God knows he had.
It still puzzled him that she hadn’t looked at him like an engaged woman.
And that her classy clothes showed off a successful, poised woman…yet that wasn’t how she’d looked at him either.
From the first second their eyes met, he’d suddenly remembered rolling in the grass with her. Stealing kisses after football games. Pressing her up against the locker after school, feeling her breasts against his chest, pretending to be talking about homework. She’d blush and flush and fluster, but then she’d look at him from under those thick black eyelashes. Teasing him. Emma had loved turning him on, loved the power of it, the fun of it, the joy of it. They’d tempted wicked every which way from Sunday. She’d made him hotter than fire-and far more frustrated.
She’d been shy back then, but there’d been no guile to her, no ability to hold back. For sure there’d been no distance.
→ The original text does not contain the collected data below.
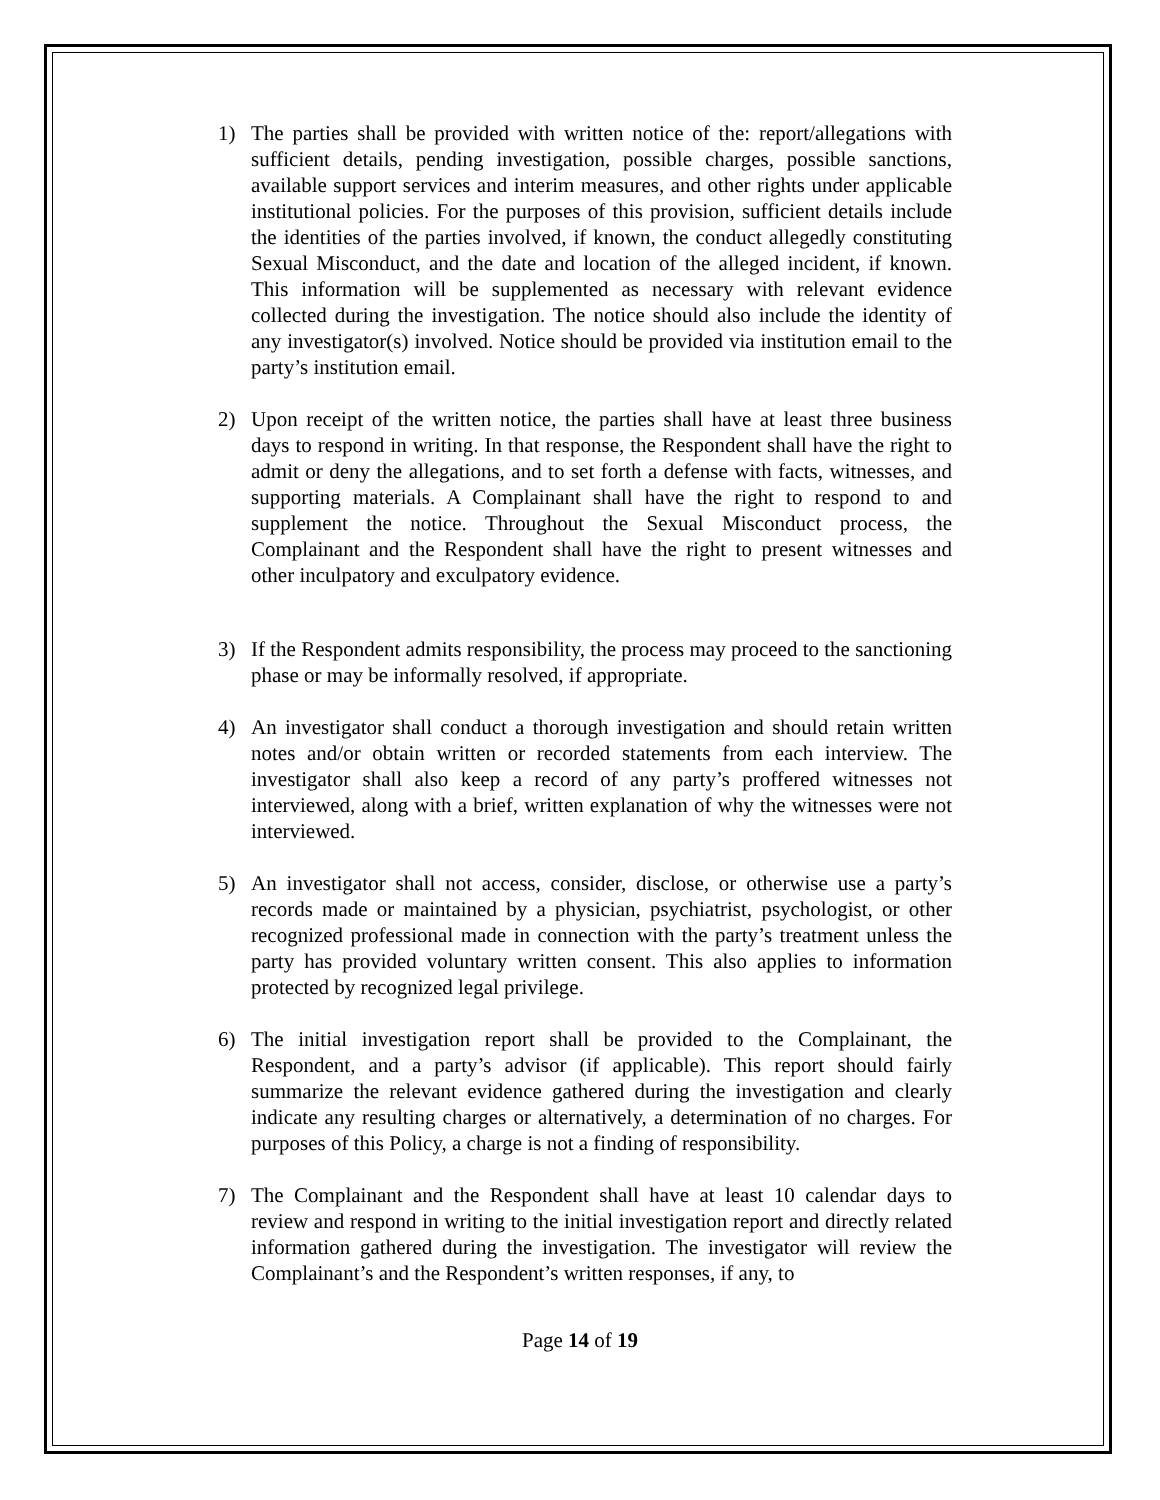1) The parties shall be provided with written notice of the: report/allegations with sufficient details, pending investigation, possible charges, possible sanctions, available support services and interim measures, and other rights under applicable institutional policies. For the purposes of this provision, sufficient details include the identities of the parties involved, if known, the conduct allegedly constituting Sexual Misconduct, and the date and location of the alleged incident, if known. This information will be supplemented as necessary with relevant evidence collected during the investigation. The notice should also include the identity of any investigator(s) involved. Notice should be provided via institution email to the party’s institution email.
2) Upon receipt of the written notice, the parties shall have at least three business days to respond in writing. In that response, the Respondent shall have the right to admit or deny the allegations, and to set forth a defense with facts, witnesses, and supporting materials. A Complainant shall have the right to respond to and supplement the notice. Throughout the Sexual Misconduct process, the Complainant and the Respondent shall have the right to present witnesses and other inculpatory and exculpatory evidence.
3) If the Respondent admits responsibility, the process may proceed to the sanctioning phase or may be informally resolved, if appropriate.
4) An investigator shall conduct a thorough investigation and should retain written notes and/or obtain written or recorded statements from each interview. The investigator shall also keep a record of any party’s proffered witnesses not interviewed, along with a brief, written explanation of why the witnesses were not interviewed.
5) An investigator shall not access, consider, disclose, or otherwise use a party’s records made or maintained by a physician, psychiatrist, psychologist, or other recognized professional made in connection with the party’s treatment unless the party has provided voluntary written consent. This also applies to information protected by recognized legal privilege.
6) The initial investigation report shall be provided to the Complainant, the Respondent, and a party’s advisor (if applicable). This report should fairly summarize the relevant evidence gathered during the investigation and clearly indicate any resulting charges or alternatively, a determination of no charges. For purposes of this Policy, a charge is not a finding of responsibility.
7) The Complainant and the Respondent shall have at least 10 calendar days to review and respond in writing to the initial investigation report and directly related information gathered during the investigation. The investigator will review the Complainant’s and the Respondent’s written responses, if any, to
Page 14 of 19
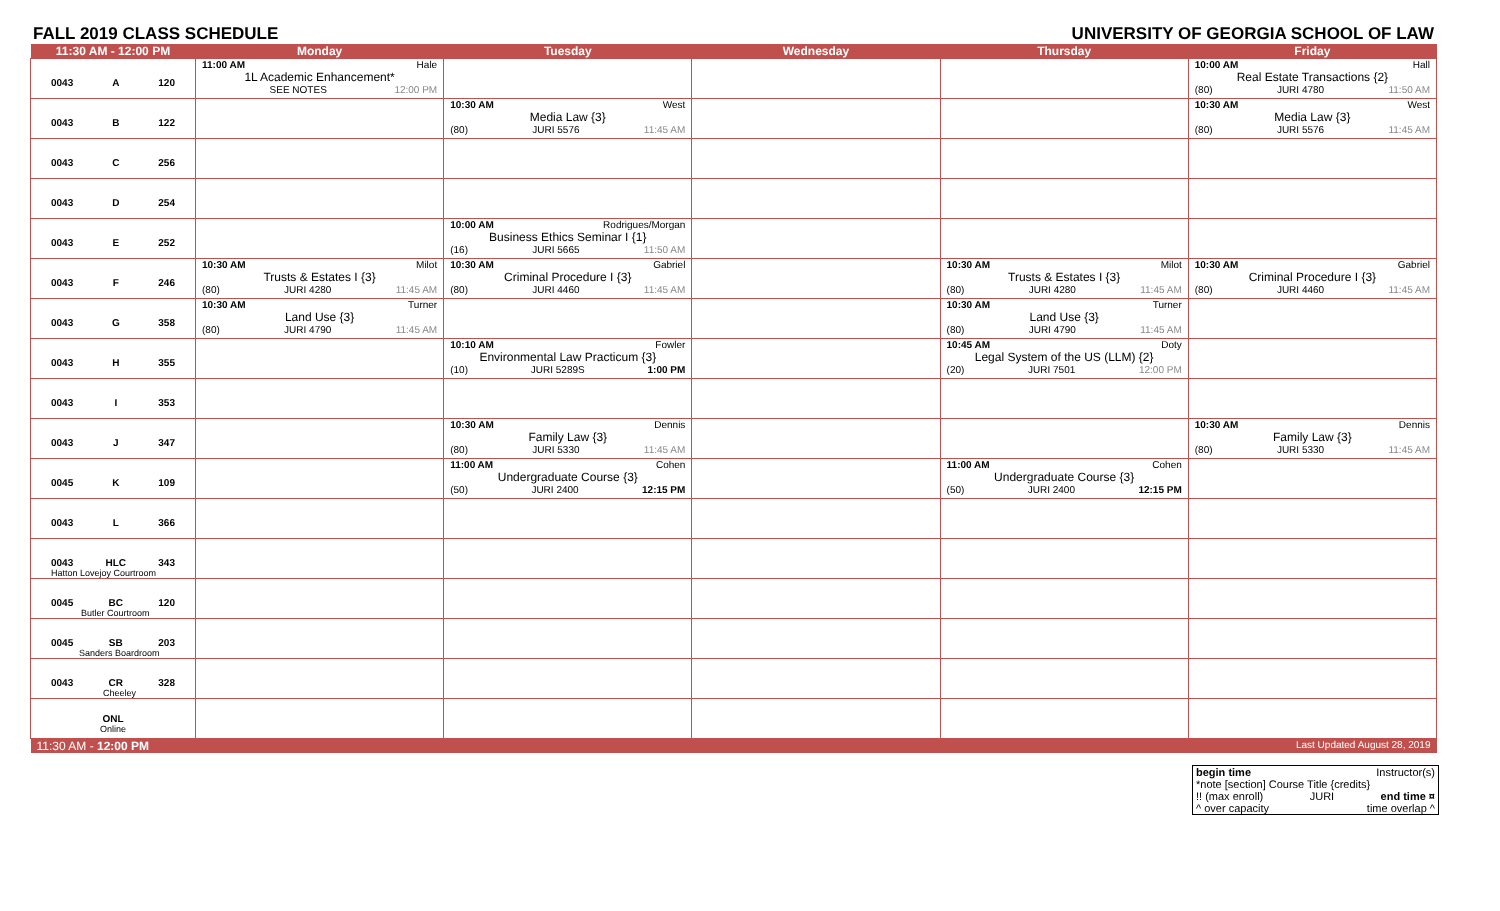FALL 2019 CLASS SCHEDULE UNIVERSITY OF GEORGIA SCHOOL OF LAW
| 11:30 AM - 12:00 PM | Monday | Tuesday | Wednesday | Thursday | Friday |
| --- | --- | --- | --- | --- | --- |
| 0043 A 120 | 11:00 AM Hale 1L Academic Enhancement* SEE NOTES 12:00 PM | | | | 10:00 AM Hall Real Estate Transactions {2} (80) JURI 4780 11:50 AM |
| 0043 B 122 | | 10:30 AM West Media Law {3} (80) JURI 5576 11:45 AM | | | 10:30 AM West Media Law {3} (80) JURI 5576 11:45 AM |
| 0043 C 256 | | | | | |
| 0043 D 254 | | | | | |
| 0043 E 252 | | 10:00 AM Rodrigues/Morgan Business Ethics Seminar I {1} (16) JURI 5665 11:50 AM | | | |
| 0043 F 246 | 10:30 AM Milot Trusts & Estates I {3} (80) JURI 4280 11:45 AM | 10:30 AM Gabriel Criminal Procedure I {3} (80) JURI 4460 11:45 AM | | 10:30 AM Milot Trusts & Estates I {3} (80) JURI 4280 11:45 AM | 10:30 AM Gabriel Criminal Procedure I {3} (80) JURI 4460 11:45 AM |
| 0043 G 358 | 10:30 AM Turner Land Use {3} (80) JURI 4790 11:45 AM | | | 10:30 AM Turner Land Use {3} (80) JURI 4790 11:45 AM | |
| 0043 H 355 | | 10:10 AM Fowler Environmental Law Practicum {3} (10) JURI 5289S 1:00 PM | | 10:45 AM Doty Legal System of the US (LLM) {2} (20) JURI 7501 12:00 PM | |
| 0043 I 353 | | | | | |
| 0043 J 347 | | 10:30 AM Dennis Family Law {3} (80) JURI 5330 11:45 AM | | | 10:30 AM Dennis Family Law {3} (80) JURI 5330 11:45 AM |
| 0045 K 109 | | 11:00 AM Cohen Undergraduate Course {3} (50) JURI 2400 12:15 PM | | 11:00 AM Cohen Undergraduate Course {3} (50) JURI 2400 12:15 PM | |
| 0043 L 366 | | | | | |
| 0043 HLC 343 Hatton Lovejoy Courtroom | | | | | |
| 0045 BC 120 Butler Courtroom | | | | | |
| 0045 SB 203 Sanders Boardroom | | | | | |
| 0043 CR 328 Cheeley | | | | | |
| ONL Online | | | | | |
| 11:30 AM - 12:00 PM | | | | | Last Updated August 28, 2019 |
begin time Instructor(s)
*note [section] Course Title {credits}
!! (max enroll) JURI end time ¤
^ over capacity time overlap ^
There’d just been all that honest, helpless young-woman heat in her eyes. The dare-you-to-melt-my-bones look. She’d turned him into putty.
And he’d loved dying from all those hard-ons with no release.
But hell and damnation, if she was engaged, how come she’d still looked at him that way? Unguarded, winsome…as if she were dying to feel those feelings again. With a man. With him.
You’re imagining all this, he told himself-and knew it was true. He was soul-tired, beyond the ability to think clearly. He needed a good night’s sleep-and then he needed to concentrate on his sister.
Not on a woman who was already claimed by someone else.
Three
A few mornings later, Emma stood outside Color with a contractor. She’d been running nonstop, organizing her traditional art show in July, when she’d run into a major maintenance problem.